The elevator is too low for me to see into the room anymore. All I can see is Ted’s head. Two loud blasts ring in my ears accompanied by two flashes of light. Did Ted do that? The elevator accelerates. I look up through the glass roof. The 11th floor is apparent because Ted’s blood is smeared all over the glass there. Ben reaches over and puts my goggles over my eyes, and then equips his.
He sighs. The bomb explodes. The concussion waves split the walls of our glass coffin as quickly as the fire fills it.
I scream. Ben throws himself over me and I hear him wince.
The elevator stops. He rolls off of me and winces again.
“Let’s go.” He says. His voice: a robotic mixture of sorrow, and indifference. It’s not his fault though. He’s trained not to care. He smashes through the glass door and we start to sprint.

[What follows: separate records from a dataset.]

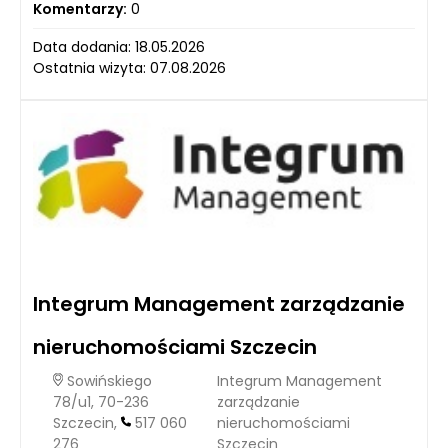
Komentarzy:
0
Data dodania: 18.05.2026
Ostatnia wizyta: 07.08.2026
Integrum Management zarządzanie
nieruchomościami Szczecin
Sowińskiego
Integrum Management
78/u1, 70-236
zarządzanie
Szczecin,
517 060
nieruchomościami
276
Szczecin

We run to the music store where we hid before. The clouds on the horizon are dyed pink by coming sun. They are beautiful. The atmosphere is very clear today or else I wouldn’t be able to appreciate these great harbingers of dawn. Nothing happens immediately following the explosion but after ten minutes or so an army of all sorts of nightmarish abominations converge on the spot. Snarling, drooling, tearing at the ground and at each other, drawn to the uncharacteristic commotion that promises a meal. I cower in the corner of the shop and hope with all my being we are not detected. With the sun’s rays, the monster army retreats to the dark dank shadows of the city. I step out from my hiding spot and feel the warmth of the sun’s light on my face. I could almost smile.
Ben sighs and says in that horrible robotic tone, “Let’s move. We have ground to cover.”
I dread the journey north. I’m tired of walking. I’m tired of hiding, I’m tired of being so cold all the time, and most of all I’m tired of being the prey. But it’s not my choice. It never is. I didn’t choose any of it. I didn’t choose to be here, I didn’t choose to get hunted and killed by murderous beasts and psychotic marauders. I didn’t choose to be a part of this new “eden” as Ben’s father calls it. With a final, inconsequential sigh, we resume our seemingly never-ending assault on the horizon.